The Mini-Van Experiment

“Are you kidding me? I didn’t even do anything yet!” Tom barks, his hands ten and two on the steering wheel. We'd been on the road for exactly eight seconds when the guy beeped at us. Vigorously. It’d been happening all week, the flagrant and promiscuous honking.

We make sure to flick a really respectable Jersey salute, as you do in such situations, and move on. Or at least I move on, but Tom continues to ruminate. He sorts out the facts. “I think it’s this mini-van,” he says finally. “And the Pennsylvania plates. The combination makes people around here go ballistic."


Aha. Now I’m paying attention.


I snap into immediate action. This is an experiment with my name on it and a short window of opportunity. We’d been left in charge of my parents sky blue Honda mini-van while they hike around Ecuador. We only have a few more days to collect data. All I want to do is drive in and out of the Holland Tunnel with a spreadsheet entitled, “Are New York Area Drivers Spasmodically AssChafed by Mini-Vans with PA Plates?"


You shouldn’t be surprised. I’m a trained non-scientist. I apprentice under my father.

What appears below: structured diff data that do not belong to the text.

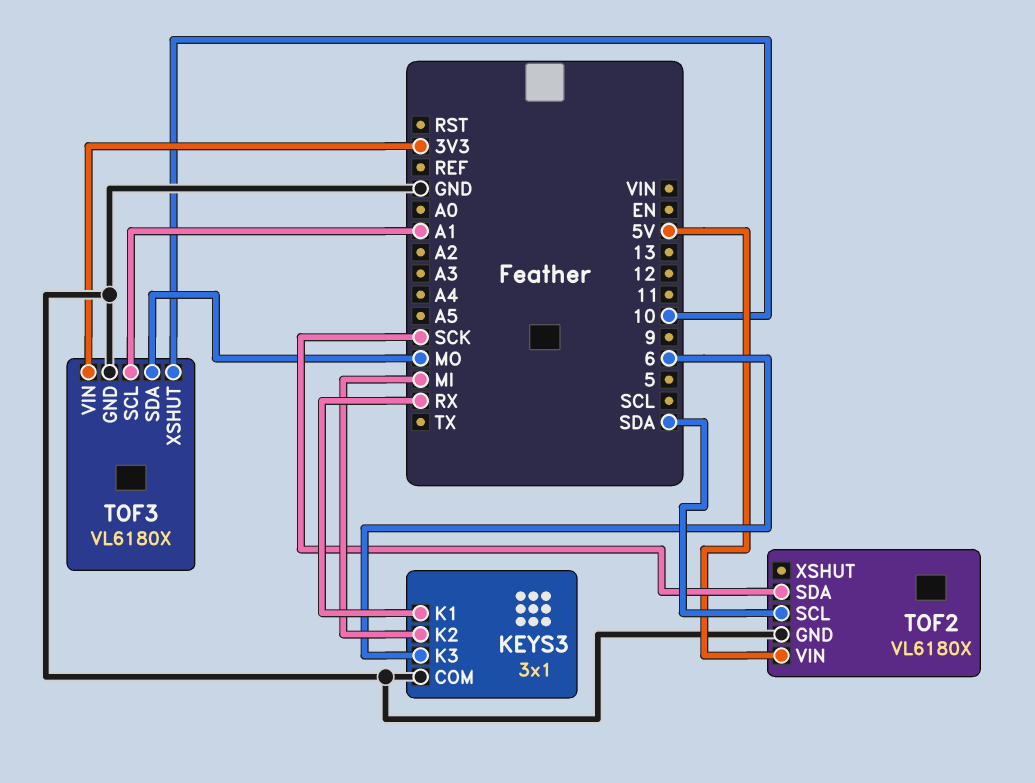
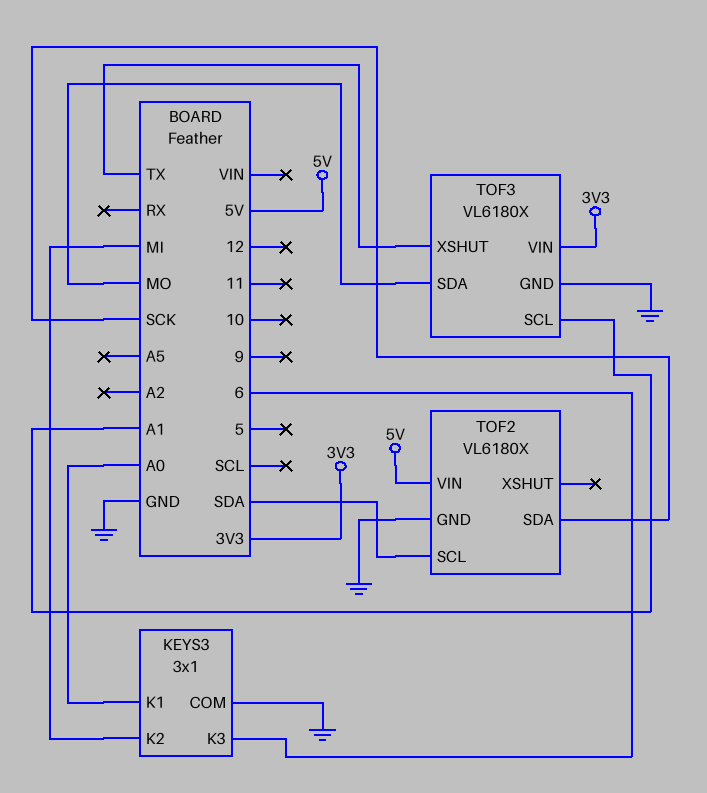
KEYS3 pin K1: RX -> A0
TOF3 pin XSHUT: 10 -> TX

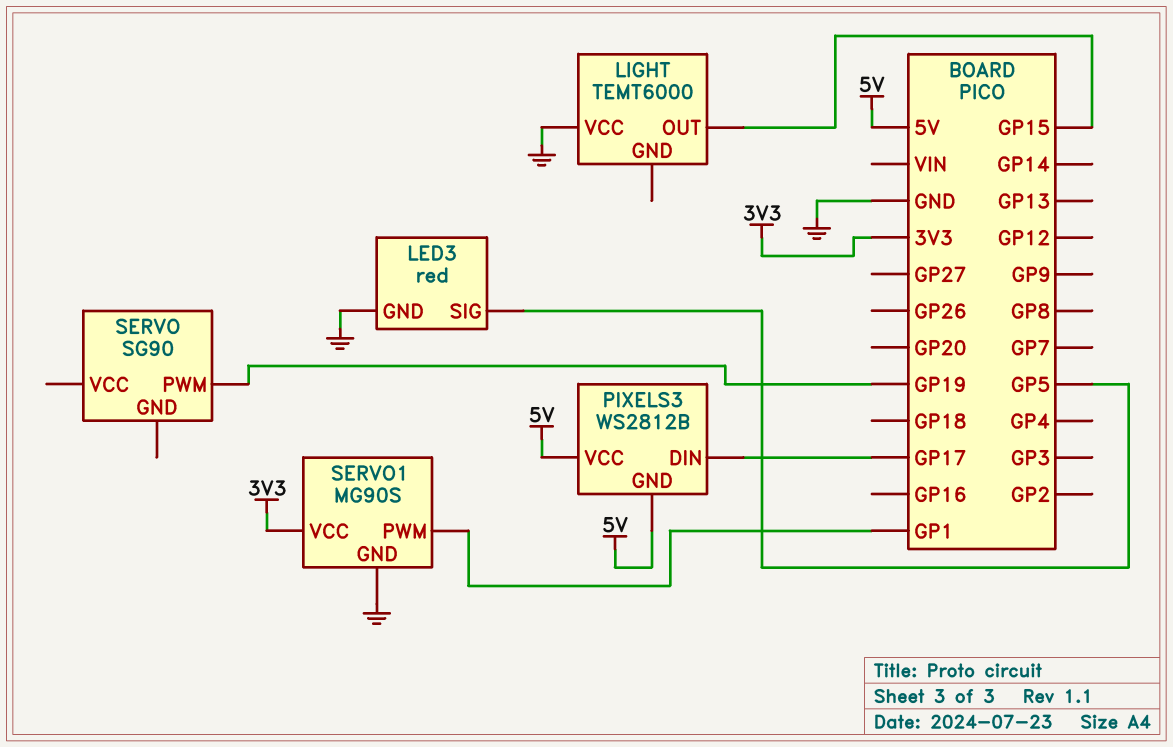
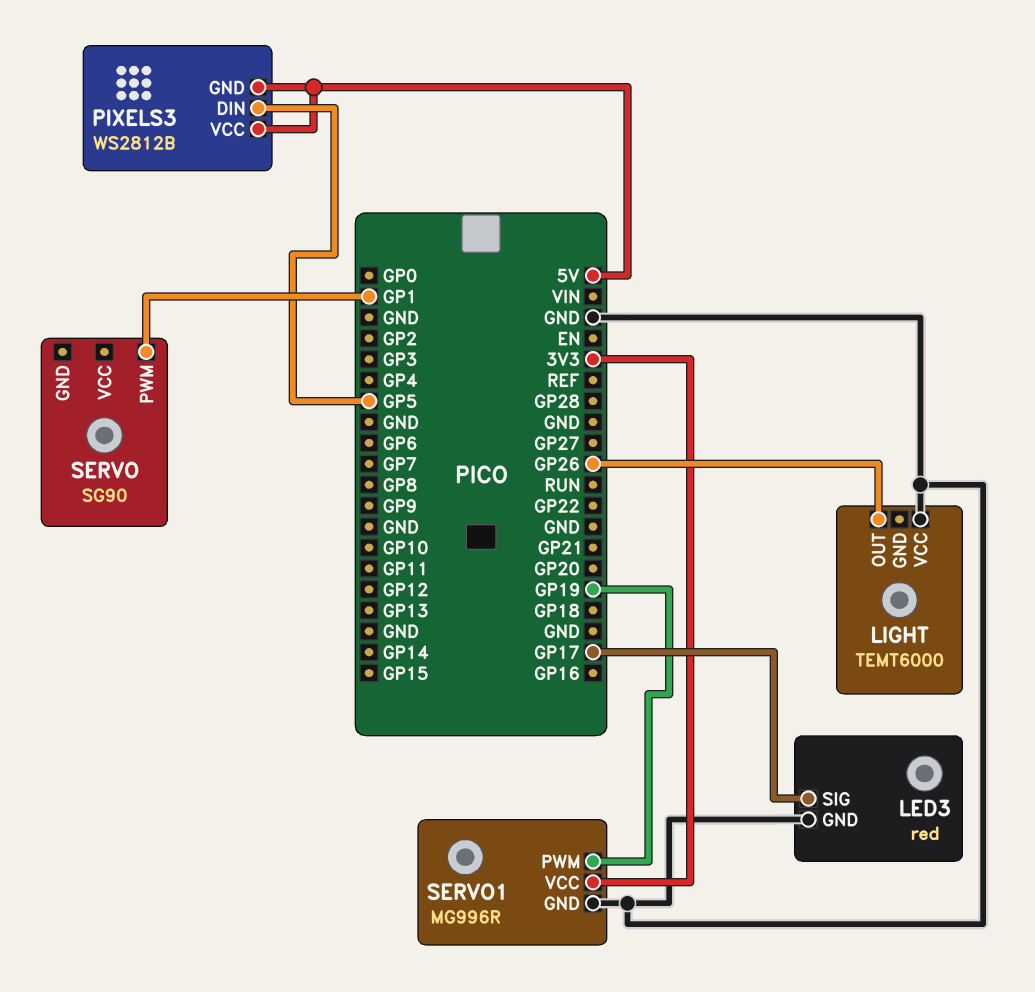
LED3 pin SIG: GP5 -> GP17
LIGHT pin OUT: GP15 -> GP26
PIXELS3 pin DIN: GP17 -> GP5
SERVO pin PWM: GP19 -> GP1
SERVO1: MG90S -> MG996R
SERVO1 pin PWM: GP1 -> GP19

He has a well-deserved reputation for haphazard and completely unrigorous scientific examinations. For example:

  • After my nephew climbed up a ladder, Pop set a mousetrap at the bottom of a ladder and told Jack not to step on it. (I strongly suspect this may have been an experiment to see what I would do, more than a check on Jack’s survival skills.)
  • When I was three, Pop followed me around with a clipboard and counted how many words I could say. Occasionally, he references the final tally.
  • He hid toys from us and observed our attempts to find them. If you cottoned onto his ploy, he would blandly tell you that he was merely “watching to see what you would do,” and walk out.
Most recently, my pop sent this animated GIF to all of his children and children-in-law:




Let’s take a closer gander. Upon inquiry as to the purpose and nature of the communication, Pop replied that he was “experimenting with his new iPhone.” If a normal person said this, you’d think he meant investigating the functionality of group messaging. 
But we’re talking about my father here. So I suspect he hoped to reveal how we all might respond to a lavishly epileptic meme.

All I’m saying is that as a family, we demonstrate remarkable perseverance in the pursuit of genuinely bad ideas. And I’m squarely in my dad’s calvary.